[Saved data entries]

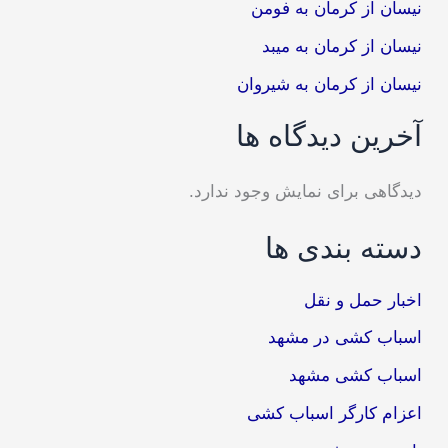
نیسان از کرمان به فومن
نیسان از کرمان به میبد
نیسان از کرمان به شیروان
آخرین دیدگاه ها
دیدگاهی برای نمایش وجود ندارد.
دسته بندی ها
اخبار حمل و نقل
اسباب کشی در مشهد
اسباب کشی مشهد
اعزام کارگر اسباب کشی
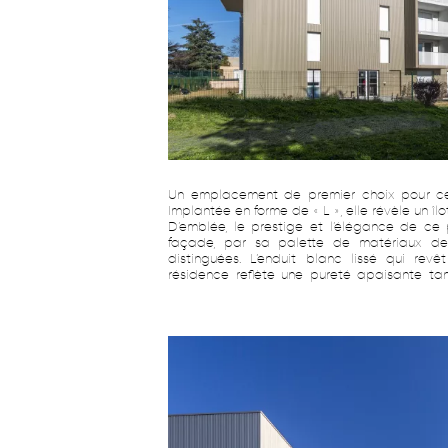
Un emplacement de premier choix pour ce
Implantée en forme de « L », elle révèle un îlot
D’emblée, le prestige et l’élégance de ce 
façade, par sa palette de matériaux de 
distinguées. L’enduit blanc lissé qui rev
résidence reflète une pureté apaisante ta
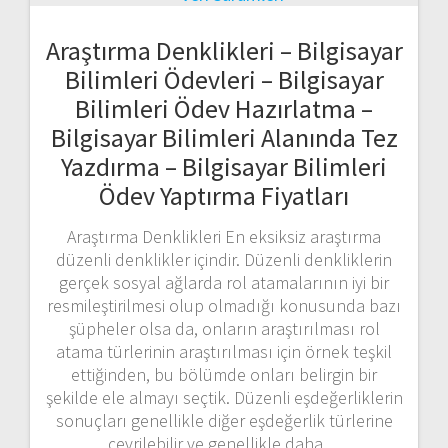
Araştırma Denklikleri – Bilgisayar
Bilimleri Ödevleri – Bilgisayar
Bilimleri Ödev Hazırlatma –
Bilgisayar Bilimleri Alanında Tez
Yazdırma – Bilgisayar Bilimleri
Ödev Yaptırma Fiyatları
Araştırma Denklikleri En eksiksiz araştırma
düzenli denklikler içindir. Düzenli denkliklerin
gerçek sosyal ağlarda rol atamalarının iyi bir
resmileştirilmesi olup olmadığı konusunda bazı
şüpheler olsa da, onların araştırılması rol
atama türlerinin araştırılması için örnek teşkil
ettiğinden, bu bölümde onları belirgin bir
şekilde ele almayı seçtik. Düzenli eşdeğerliklerin
sonuçları genellikle diğer eşdeğerlik türlerine
çevrilebilir ve genellikle daha…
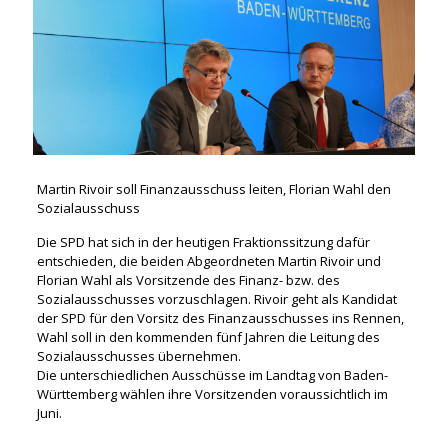
Martin Rivoir soll Finanzausschuss leiten, Florian Wahl den
Sozialausschuss
Die SPD hat sich in der heutigen Fraktionssitzung dafür
entschieden, die beiden Abgeordneten Martin Rivoir und
Florian Wahl als Vorsitzende des Finanz- bzw. des
Sozialausschusses vorzuschlagen. Rivoir geht als Kandidat
der SPD für den Vorsitz des Finanzausschusses ins Rennen,
Wahl soll in den kommenden fünf Jahren die Leitung des
Sozialausschusses übernehmen.
Die unterschiedlichen Ausschüsse im Landtag von Baden-
Württemberg wählen ihre Vorsitzenden voraussichtlich im
Juni.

_ASSIGNMENT_
All that is needed is an exact copy of the entries above, minus the pictures.

_TASK OUTPUT_
نیسان از کرمان به فومن
نیسان از کرمان به میبد
نیسان از کرمان به شیروان
آخرین دیدگاه ها
دیدگاهی برای نمایش وجود ندارد.
دسته بندی ها
اخبار حمل و نقل
اسباب کشی در مشهد
اسباب کشی مشهد
اعزام کارگر اسباب کشی
Un emplacement de premier choix pour ce
Implantée en forme de « L », elle révèle un îlot
D’emblée, le prestige et l’élégance de ce 
façade, par sa palette de matériaux de 
distinguées. L’enduit blanc lissé qui rev
résidence reflète une pureté apaisante ta
Araştırma Denklikleri – Bilgisayar
Bilimleri Ödevleri – Bilgisayar
Bilimleri Ödev Hazırlatma –
Bilgisayar Bilimleri Alanında Tez
Yazdırma – Bilgisayar Bilimleri
Ödev Yaptırma Fiyatları
Araştırma Denklikleri En eksiksiz araştırma
düzenli denklikler içindir. Düzenli denkliklerin
gerçek sosyal ağlarda rol atamalarının iyi bir
resmileştirilmesi olup olmadığı konusunda bazı
şüpheler olsa da, onların araştırılması rol
atama türlerinin araştırılması için örnek teşkil
ettiğinden, bu bölümde onları belirgin bir
şekilde ele almayı seçtik. Düzenli eşdeğerliklerin
sonuçları genellikle diğer eşdeğerlik türlerine
çevrilebilir ve genellikle daha…
Martin Rivoir soll Finanzausschuss leiten, Florian Wahl den
Sozialausschuss
Die SPD hat sich in der heutigen Fraktionssitzung dafür
entschieden, die beiden Abgeordneten Martin Rivoir und
Florian Wahl als Vorsitzende des Finanz- bzw. des
Sozialausschusses vorzuschlagen. Rivoir geht als Kandidat
der SPD für den Vorsitz des Finanzausschusses ins Rennen,
Wahl soll in den kommenden fünf Jahren die Leitung des
Sozialausschusses übernehmen.
Die unterschiedlichen Ausschüsse im Landtag von Baden-
Württemberg wählen ihre Vorsitzenden voraussichtlich im
Juni.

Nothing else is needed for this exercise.